Task list:
1. Rewrite part of the baptism thread below: begin at the words "## Bill The" and stop after "oneness Pentecostal practice.", putting "traditional" in place of "historic".
2. Decide whether each statement agrees with the baptism thread below, answering yes or no and quoting the deciding words: (a) The father wanted his daughter baptized in the name of Jesus alone. (b) The poster's congregation has two elders. (c) The Apostolic church cited Matthew 28:19-20 to support baptizing in the name of Jesus alone.
Passage to read START
# Baptism: The Apostolic Church



## Dekybo (Mar 25, 2016)

I am performing my first baptism this Sunday for a young girl. I was speaking with her father beforehand and he told me that he would like for her to be baptized in the name of Jesus alone. I had never heard of such a request and just assumed that Christians were baptized in the Father, Son, and Holy Spirit (Matthew 28:19-20). He stated that he was previously a part of the Apostolic church and that they baptized in the name of Jesus alone citing Acts 2:38 as their scriptural support. I tried to reason with him that each member of the trinity plays a vital role in the symbolic washing, but he seemed to have a hard time accepting that. I believe his reasoning was two-fold. First he believed that it was important to speak the actual name of Jesus, not simply his title as The Son. Secondly, he believes that because the scripture in Acts occurred later that it somehow changed the command of Christ earlier in Matthew. As a pastor I would normally seek out wise council within my congregation, but we have no elder, and only one deacon who I'm not sure that I could trust to be of help. I should say that I serve a southern baptist church and align with their beliefs on baptism thus far. Any advice is appreciated.


----------



## Bill The Baptist (Mar 25, 2016)

I would simply explain to him that the historic practice of the church has been to baptize using the trinitarian formula, and that if he would like for you to perform the baptism, that is the way it will be done.


----------



## arapahoepark (Mar 25, 2016)

The reformed have taken the 'formula' of Acts to mean, not that it was against Father, Son and Holy Spirit but, merely referring the power in which they did it. Thus it is not a formula to say, plus its reminiscent of oneness Pentecostal practice.
https://carm.org/religious-movements/oneness-pentecostal/must-baptism-be-Jesus-name


----------



## reaganmarsh (Mar 25, 2016)

Bill The Baptist said:


> I would simply explain to him that the historic practice of the church has been to baptize using the trinitarian formula, and that if he would like for you to perform the baptism, that is the way it will be done.
Passage to read END
Provided data START
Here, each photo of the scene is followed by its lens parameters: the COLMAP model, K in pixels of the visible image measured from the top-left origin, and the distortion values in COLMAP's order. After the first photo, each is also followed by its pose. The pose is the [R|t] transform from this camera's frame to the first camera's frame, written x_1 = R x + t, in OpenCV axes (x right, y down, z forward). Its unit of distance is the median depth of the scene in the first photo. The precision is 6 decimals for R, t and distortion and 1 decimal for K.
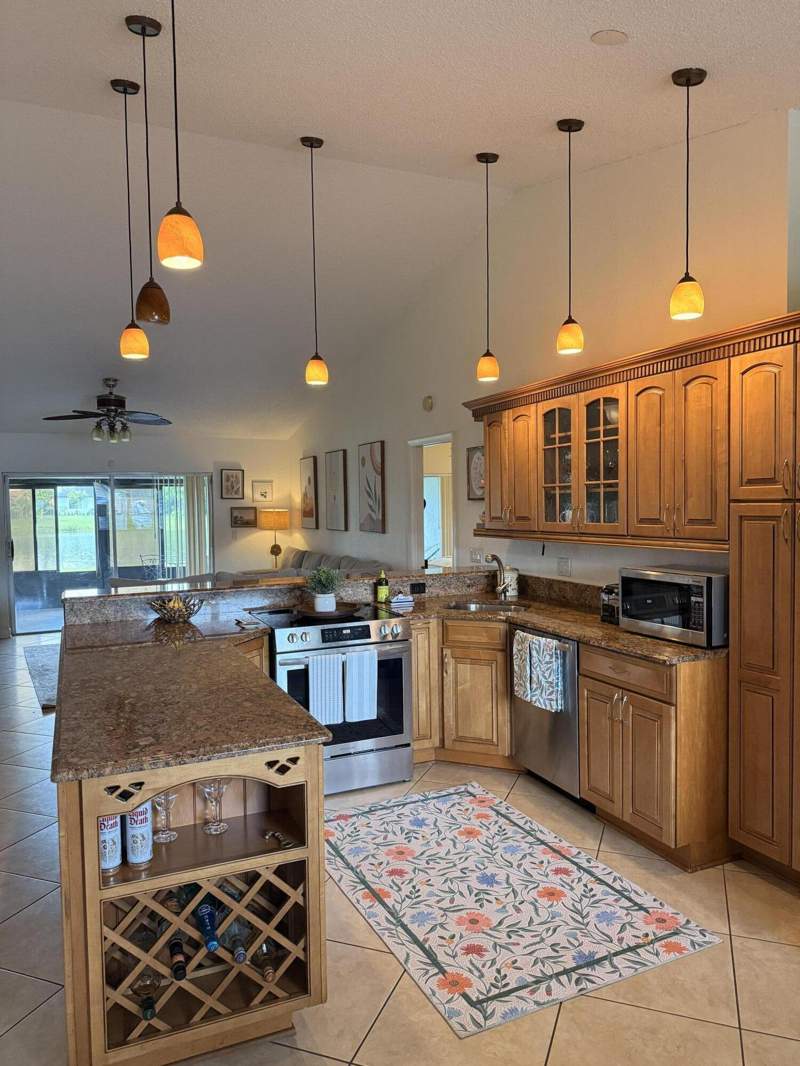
lens RADIAL K [[749.1, 0, 403.2], [0, 749.1, 534.3], [0, 0, 1]] dist [0.013939, -0.021858]
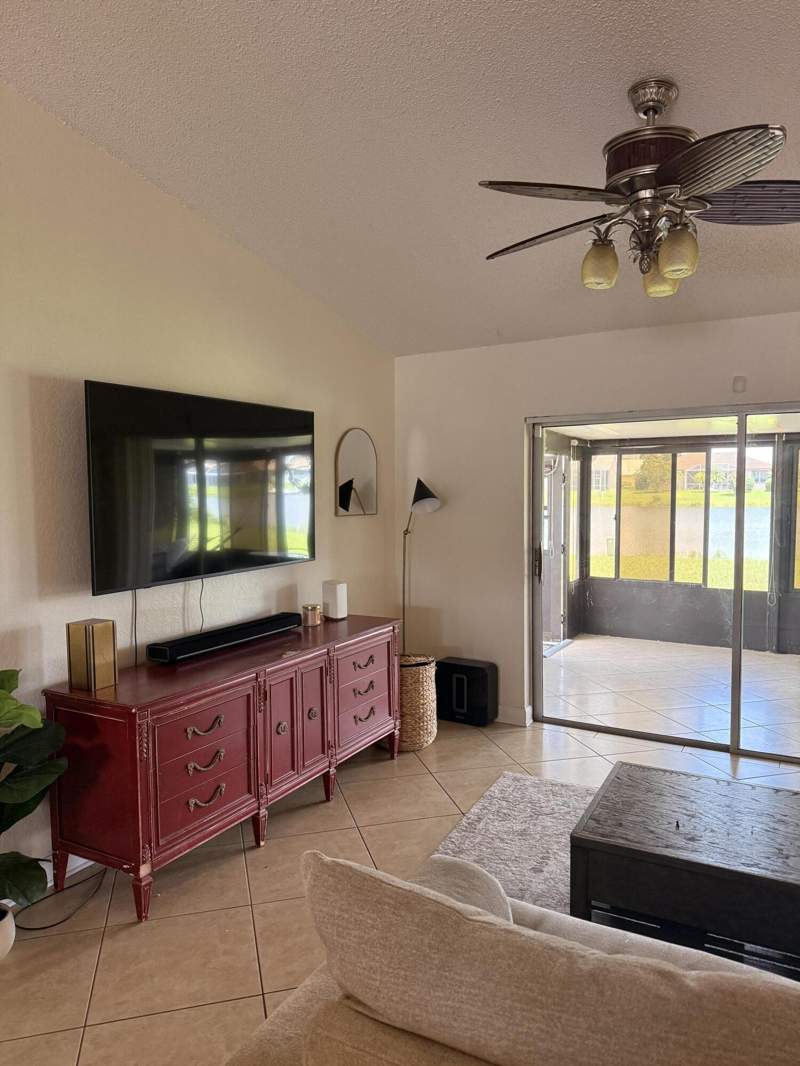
lens RADIAL K [[749.1, 0, 403.6], [0, 749.1, 536.8], [0, 0, 1]] dist [0.013939, -0.021858]
pose [[0.591827, 0.066727, -0.803298, -0.139569], [-0.036454, 0.997764, 0.056023, -0.023060], [0.805240, -0.003872, 0.592936, 0.552289]]
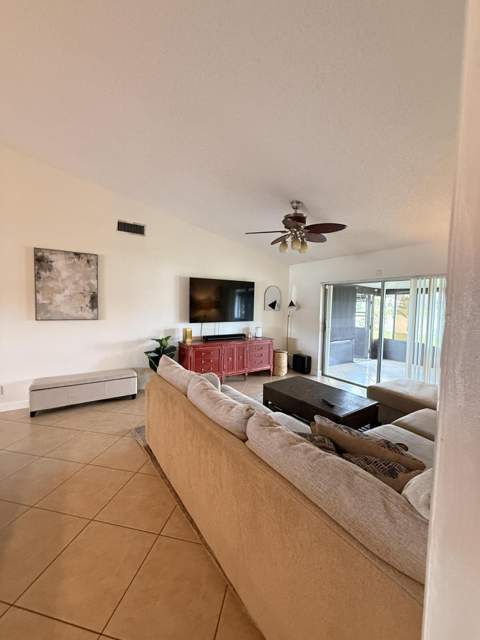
lens RADIAL K [[256.0, 0, 238.0], [0, 256.0, 317.7], [0, 0, 1]] dist [-0.000850, 0.000010]
pose [[0.157407, 0.078762, -0.984388, 0.027882], [-0.067532, 0.995339, 0.068840, -0.027068], [0.985222, 0.055642, 0.161992, 0.641087]]
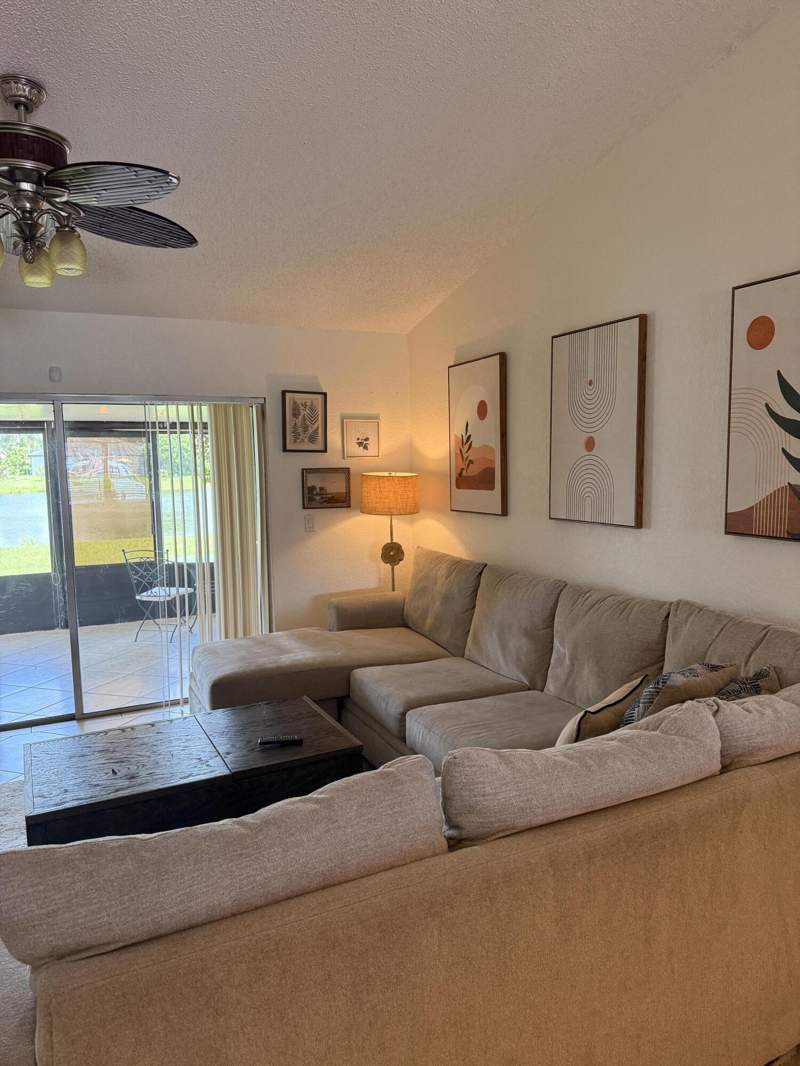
lens RADIAL K [[749.1, 0, 395.4], [0, 749.1, 535.6], [0, 0, 1]] dist [0.013939, -0.021858]
pose [[0.999814, -0.009138, 0.016983, -0.177058], [0.008145, 0.998305, 0.057632, -0.019956], [-0.017481, -0.057483, 0.998193, 0.501096]]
Provided data END
Answer list:
1.
## Bill The Baptist (Mar 25, 2016)

I would simply explain to him that the traditional practice of the church has been to baptize using the trinitarian formula, and that if he would like for you to perform the baptism, that is the way it will be done.


----------



## arapahoepark (Mar 25, 2016)

The reformed have taken the 'formula' of Acts to mean, not that it was against Father, Son and Holy Spirit but, merely referring the power in which they did it. Thus it is not a formula to say, plus its reminiscent of oneness Pentecostal practice.

2.
(a) Yes: "he would like for her to be baptized in the name of Jesus alone"
(b) No: "we have no elder, and only one deacon"
(c) No: "citing Acts 2:38 as their scriptural support"